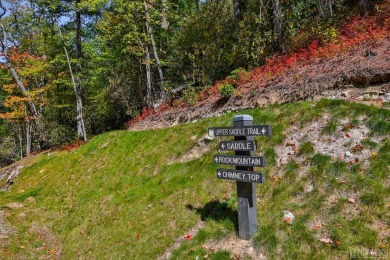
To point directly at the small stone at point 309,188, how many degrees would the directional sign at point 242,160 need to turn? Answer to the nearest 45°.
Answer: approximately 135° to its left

********

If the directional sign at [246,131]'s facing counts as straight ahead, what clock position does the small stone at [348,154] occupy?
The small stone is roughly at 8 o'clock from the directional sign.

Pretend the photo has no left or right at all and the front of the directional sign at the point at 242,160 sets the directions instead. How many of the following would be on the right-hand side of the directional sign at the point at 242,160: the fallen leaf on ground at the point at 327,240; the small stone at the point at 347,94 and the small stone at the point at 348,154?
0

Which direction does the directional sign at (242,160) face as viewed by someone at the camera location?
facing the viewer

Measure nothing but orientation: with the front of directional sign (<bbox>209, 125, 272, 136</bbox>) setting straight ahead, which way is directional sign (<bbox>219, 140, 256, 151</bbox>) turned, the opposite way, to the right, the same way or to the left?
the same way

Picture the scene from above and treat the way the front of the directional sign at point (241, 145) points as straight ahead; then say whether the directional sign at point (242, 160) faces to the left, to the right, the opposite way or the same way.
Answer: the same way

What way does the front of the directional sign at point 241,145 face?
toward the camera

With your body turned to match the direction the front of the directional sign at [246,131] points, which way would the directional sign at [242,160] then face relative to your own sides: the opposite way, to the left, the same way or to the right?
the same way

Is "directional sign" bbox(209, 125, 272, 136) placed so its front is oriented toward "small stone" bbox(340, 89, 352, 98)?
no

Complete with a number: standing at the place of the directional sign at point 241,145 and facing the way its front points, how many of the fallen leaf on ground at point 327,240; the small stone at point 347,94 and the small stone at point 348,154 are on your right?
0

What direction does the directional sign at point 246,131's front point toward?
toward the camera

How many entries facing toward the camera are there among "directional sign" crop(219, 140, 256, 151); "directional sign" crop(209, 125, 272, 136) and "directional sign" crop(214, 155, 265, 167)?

********

Copy out, word for word, the lines from the one containing "To point directly" through the one containing "Answer: approximately 135° to its left", inclusive.

Response to this task:
To point directly at the small stone at point 309,188, how many degrees would the directional sign at point 242,160 need to turn? Answer to the nearest 45°.
Answer: approximately 135° to its left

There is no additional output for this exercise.